Investment in leadership will continue to be critical. I hope there is more emphasis on middle management talent than in the past. But my overarching sense is that the biggest strategic priority for HR will be strategic transformation. The change will need to be led as well as enabled, for a variety of reasons specific to the industry and the firm. This is also the biggest gap I see in terms of HR capability today. So, the year will present an opportunity for many in HR to pick this skill from the agenda that I foresee.

Balancing humanity and technology

CHROs have always had to manage apparent contradictions. This pressure will continue in 2020. The business sentiment will call for a relook at the many dimensions of a workplace and a workforce. There will be strategic shifts in structures, talent mix and talent count. New digital moves will push companies and their business models out of their comfort zones. Many people may not seem adequately relevant or impactful in the new reality. They will need to be dealt with fairly but firmly. Reorienting a new workplace to align with a more agile and responsive culture will force the union of the hard stuff with the soft. Those CHROs who will be able to deal with this duality are likely to deliver better outcomes than those who will be more unidimensional.

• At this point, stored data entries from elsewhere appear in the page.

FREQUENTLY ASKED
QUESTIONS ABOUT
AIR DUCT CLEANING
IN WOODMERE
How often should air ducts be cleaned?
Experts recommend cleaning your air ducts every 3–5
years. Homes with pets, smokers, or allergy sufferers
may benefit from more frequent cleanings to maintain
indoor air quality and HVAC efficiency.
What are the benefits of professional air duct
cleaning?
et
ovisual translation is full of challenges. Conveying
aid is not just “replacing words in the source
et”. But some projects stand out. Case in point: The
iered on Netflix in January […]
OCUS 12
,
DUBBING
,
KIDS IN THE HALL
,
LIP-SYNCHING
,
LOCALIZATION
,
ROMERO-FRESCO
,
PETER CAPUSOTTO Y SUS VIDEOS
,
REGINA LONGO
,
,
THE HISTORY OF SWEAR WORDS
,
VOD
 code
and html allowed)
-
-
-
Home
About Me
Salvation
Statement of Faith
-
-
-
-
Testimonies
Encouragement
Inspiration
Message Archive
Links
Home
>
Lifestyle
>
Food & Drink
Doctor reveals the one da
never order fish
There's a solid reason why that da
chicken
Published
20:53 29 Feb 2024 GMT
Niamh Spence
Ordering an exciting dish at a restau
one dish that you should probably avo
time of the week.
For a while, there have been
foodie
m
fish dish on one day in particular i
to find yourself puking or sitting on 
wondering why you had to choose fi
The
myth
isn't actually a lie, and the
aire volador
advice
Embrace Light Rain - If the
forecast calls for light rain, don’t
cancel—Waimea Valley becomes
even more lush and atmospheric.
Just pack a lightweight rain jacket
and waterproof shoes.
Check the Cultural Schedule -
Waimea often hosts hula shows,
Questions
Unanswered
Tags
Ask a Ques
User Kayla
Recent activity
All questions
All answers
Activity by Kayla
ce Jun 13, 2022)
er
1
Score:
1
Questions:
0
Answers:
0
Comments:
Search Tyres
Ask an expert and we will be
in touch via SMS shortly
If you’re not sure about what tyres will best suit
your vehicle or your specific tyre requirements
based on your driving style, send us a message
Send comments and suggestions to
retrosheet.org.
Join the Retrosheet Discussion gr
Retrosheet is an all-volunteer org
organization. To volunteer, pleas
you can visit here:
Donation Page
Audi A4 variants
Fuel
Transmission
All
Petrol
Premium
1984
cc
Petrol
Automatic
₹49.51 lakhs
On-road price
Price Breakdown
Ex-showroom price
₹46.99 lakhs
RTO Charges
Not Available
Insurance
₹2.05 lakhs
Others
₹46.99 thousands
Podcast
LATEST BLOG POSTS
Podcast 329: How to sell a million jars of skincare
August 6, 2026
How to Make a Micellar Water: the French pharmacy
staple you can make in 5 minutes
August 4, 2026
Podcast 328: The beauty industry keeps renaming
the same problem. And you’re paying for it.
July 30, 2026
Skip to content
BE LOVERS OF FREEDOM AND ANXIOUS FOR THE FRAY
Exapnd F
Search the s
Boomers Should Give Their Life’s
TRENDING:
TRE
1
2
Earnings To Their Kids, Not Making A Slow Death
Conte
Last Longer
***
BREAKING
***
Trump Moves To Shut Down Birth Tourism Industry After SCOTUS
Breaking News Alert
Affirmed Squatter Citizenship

Ladder-shaped to pulse-shaped compensation mechanism

In my view, there will be no choice but to disrupt our historical thinking. It is not just for the CHROs but the promoters and boards to move away from a world that is almost dead. Both careers and rewards will not necessarily be surrogates for tenure. The definition of loyalty, progression and rewards will need to change for the best talent. Socialism will stay popular because a huge majority of the workforce will prefer security and stability. But the best will want to experiment, take risks, move out of classical careers, and learn ahead of the curve.

How the companies will attract and keep this set of talent, comprising both rain makers and change makers, will be interesting to see. The decibels of the majority still dictate a lot of our thinking and doing. While this buys today, I am not sure it insures tomorrow. Tenure cannot determine leadership progression any more. Nor can socialistic rewards keep the best. I think there will need to be a shift towards a hybrid model. Unless we do that, we will continue with the same boring set of annual or quarterly events that we have seen for too long.

The future of ‘Teal’ organisations

I wish I could be more optimistic. Many organisations – I now meet to advise – say all the right things but they are far removed from a resolve to practise them. The pressure of the here and now and their own discomfort with the new is making change still evolutionary. There exists a tendency of wanting to follow rather than lead. Therefore, in my view, while everyone is speaking the right things, most are responding too slowly. Also, many interventions may not give results overnight. The way I look at it, there appears to be a crisis of leadership and governance. Both must be priorities for CHROs to help their organisations with. But, they definitely need to demonstrate more courage and resolve than before.

Internal equality and internal equity

It all starts from the tone at the top. Unless that shifts, I am afraid nothing much will pervade down the line. Life is never equal — in terms of opportunity, impact or reward. It must not be. Various people look at deserts differently. Some manage to grow an oasis in them. So I am not a believer in equality. But yes, there must be better internal equity. This is an issue of philosophy and principle, not of absolute numbers. There has to be an articulation of that ‘shared destiny’ and organisation systems must align everyone with that common interest.

The goal setting system itself is faulty and overweight in many companies. By splitting hair, we have so many line items for everyone, no one really knows what uber-goal we are collectively playing for. The leadership inability to measure up to a simpler ask makes most organisations complex, something that unfortunately gets celebrated. Unless, we get some of these fundamentals right, we will have enough reasons to expect internal equality, because we have never understood internal equity.